Homo sapiens, uma grande aventura
Do surgimento do Homo sapiens ao advento da agricultura, passaram-se quase 200 mil anos. Foi o tempo que nossos ancestrais precisaram para fundar as primeiras civilizações
Texto Eduardo Szklarz
A aventura começou há 200 mil anos, na África, quando surgiu o Homo sapiens – a primeira espécie anatomicamente parecida com a gente. Durante 75% desse tempo, a maior façanha do homem primitivo foi simplesmente sobreviver. As ferramentas eram rudimentares e havia sempre um crocodilo gigante à espreita.
Por volta de 80000 a.C., a população humana não passava de 2 mil. Ou seja: a espécie toda caberia num teatro de hoje. Nossos ancestrais vagavam pelo continente africano em grupos isolados, se virando para enfrentar uma Era Glacial. Estiveram à beira da extinção. Foi quando caiu uma ficha fundamental: o jeito era “botar o pé na estrada” e procurar uma vida melhor em outros cantos do mundo.
A expansão começou 60 mil anos atrás, quando nossos antepassados começaram a experimentar uma revolução no modo de pensar. Como diz o geneticista e antropólogo americano Spencer Wells, nessa época o homem se transformou numa “máquina de inovação”. Inovar, neste caso, significava duas coisas: primeiro, ter uma ideia; depois, convencer o grupo a executá-la. Foi assim que os humanos passaram a fabricar ferramentas mais precisas, construir instrumentos de caça mais eficientes… Enfim, começaram a desenvolver tecnologias.
NOVOS HORIZONTES
Para muitos antropólogos, essa transformação só foi possível graças ao aprimoramento da linguagem. Também naquela época, nossos ancestrais elaboraram formas mais complexas de comunicação, ampliando sua capacidade de trocar informações e experiências. Hoje em dia, parece algo banal, mas representava um avanço e tanto àquela altura. A vida em sociedade começava a ganhar sofisticação. Era o início de um processo que ajudaria a moldar o comportamento moderno da espécie humana. Mas que, naquele momento, provavelmente levou-a a concluir que a vida poderia ser bem melhor – ou pelo menos diferente – fora da África.

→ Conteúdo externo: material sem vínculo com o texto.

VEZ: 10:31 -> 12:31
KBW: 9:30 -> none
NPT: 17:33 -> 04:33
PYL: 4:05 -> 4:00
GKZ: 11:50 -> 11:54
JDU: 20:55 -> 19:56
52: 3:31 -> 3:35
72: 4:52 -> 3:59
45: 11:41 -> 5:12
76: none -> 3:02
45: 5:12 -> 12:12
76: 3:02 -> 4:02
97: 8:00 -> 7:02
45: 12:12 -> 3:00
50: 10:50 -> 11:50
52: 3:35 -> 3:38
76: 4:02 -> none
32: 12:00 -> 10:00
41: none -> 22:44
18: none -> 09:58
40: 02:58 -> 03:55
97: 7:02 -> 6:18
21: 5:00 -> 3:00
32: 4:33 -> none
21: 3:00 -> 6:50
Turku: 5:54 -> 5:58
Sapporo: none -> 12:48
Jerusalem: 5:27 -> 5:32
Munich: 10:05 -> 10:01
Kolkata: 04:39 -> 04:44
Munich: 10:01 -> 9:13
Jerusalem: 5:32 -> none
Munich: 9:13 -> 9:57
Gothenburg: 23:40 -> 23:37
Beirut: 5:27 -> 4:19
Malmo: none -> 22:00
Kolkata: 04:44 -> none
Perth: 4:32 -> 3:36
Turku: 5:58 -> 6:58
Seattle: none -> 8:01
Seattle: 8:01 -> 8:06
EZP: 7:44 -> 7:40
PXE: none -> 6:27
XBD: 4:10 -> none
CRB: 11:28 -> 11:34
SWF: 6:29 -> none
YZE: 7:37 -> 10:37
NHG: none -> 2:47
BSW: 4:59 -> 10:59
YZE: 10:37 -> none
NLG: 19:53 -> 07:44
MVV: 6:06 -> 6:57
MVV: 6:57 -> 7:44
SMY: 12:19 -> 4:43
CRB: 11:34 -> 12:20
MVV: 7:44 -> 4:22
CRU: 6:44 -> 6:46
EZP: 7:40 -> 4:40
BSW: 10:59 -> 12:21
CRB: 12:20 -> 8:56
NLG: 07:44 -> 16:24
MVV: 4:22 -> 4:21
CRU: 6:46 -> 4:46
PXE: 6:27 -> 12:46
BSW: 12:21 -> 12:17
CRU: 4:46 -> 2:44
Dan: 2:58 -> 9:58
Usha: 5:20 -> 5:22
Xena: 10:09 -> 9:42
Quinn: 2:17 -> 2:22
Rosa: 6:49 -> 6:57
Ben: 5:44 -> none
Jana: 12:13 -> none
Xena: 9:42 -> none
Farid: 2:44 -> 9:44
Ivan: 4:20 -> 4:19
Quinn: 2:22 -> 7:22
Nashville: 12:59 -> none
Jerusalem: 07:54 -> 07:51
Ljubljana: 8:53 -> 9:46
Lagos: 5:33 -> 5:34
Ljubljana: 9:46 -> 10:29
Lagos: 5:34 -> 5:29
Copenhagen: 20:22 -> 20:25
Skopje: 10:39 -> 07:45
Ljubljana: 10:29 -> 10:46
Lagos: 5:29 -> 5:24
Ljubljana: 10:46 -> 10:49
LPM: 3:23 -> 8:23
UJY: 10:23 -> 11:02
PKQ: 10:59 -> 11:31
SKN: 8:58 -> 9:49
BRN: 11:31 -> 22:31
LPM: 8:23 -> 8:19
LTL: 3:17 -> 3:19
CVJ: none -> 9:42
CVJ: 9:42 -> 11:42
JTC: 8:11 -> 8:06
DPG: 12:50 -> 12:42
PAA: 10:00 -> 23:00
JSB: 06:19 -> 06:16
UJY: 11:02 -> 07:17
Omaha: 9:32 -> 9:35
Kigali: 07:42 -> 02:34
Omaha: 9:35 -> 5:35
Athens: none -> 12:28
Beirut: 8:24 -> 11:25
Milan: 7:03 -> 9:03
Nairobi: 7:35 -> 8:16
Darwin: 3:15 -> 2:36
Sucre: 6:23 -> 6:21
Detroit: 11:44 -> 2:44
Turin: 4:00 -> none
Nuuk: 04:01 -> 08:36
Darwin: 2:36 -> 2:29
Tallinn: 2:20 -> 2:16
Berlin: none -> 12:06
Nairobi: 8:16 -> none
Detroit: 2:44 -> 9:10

Alguns grupos de Homo sapiens cruzaram o continente africano e chegaram ao Oriente Médio. Outros povoaram a Europa. Houve ainda os que avançaram Ásia adentro e colonizaram a Austrália, usando barcos pela primeira vez.
Aqueles que alcançaram a Sibéria descobriram por lá uma fonte tentadora de comida: mamutes. Passaram a caçar esses enormes animais usando microlitos (pedras lascadas e bem afiadas, fixadas na ponta de uma lança). Do mamute abatido não se tirava apenas a carne. Com o couro e os ossos, esses siberianos primitivos faziam roupas e abrigos graças a uma invenção tão simples quanto genial: a agulha de costura. Foram seus descendentes que provavelmente cruzaram o estreito de Bering, há cerca de 15 mil anos, e dali conquistaram as Américas (veja o mapa das páginas 8 e 9).
RACIOCÍNIO APURADO
Enquanto se espalhavam pelo mundo, nossos ancestrais expandiam não apenas seu horizonte geográfico, mas também o intelectual. Figuras gravadas na pedra deram lugar a pinturas. Ao mesmo tempo, sepultamentos e rituais funerários tornaram-se práticas cada vez mais comuns, indicando que o homem já caminhava em direção ao pensamento metafísico. Com tecnologias de caça aprimoradas e raciocínio cada vez mais apurado, ele foi ocupando o mundo inteiro, do Japão à Patagônia.
Quando terminou a última Era Glacial, há cerca de 12 mil anos, a Terra ficou bem mais hospitaleira e nossos antepassados mudaram de vida novamente. Deixaram a caça e a coleta de frutos para se dedicar à agricultura. Surgiram, assim, os primeiros povoados, em torno dos quais produziam- se alimentos e domesticavam-se animais. Agora, o homem não precisava mais ir de um lugar para o outro a fim de garantir sua sobrevivência. Podia se estabelecer definitivamente aqui ou ali, para sempre. Estava criado o ambiente propício ao surgimento das primeiras civilizações.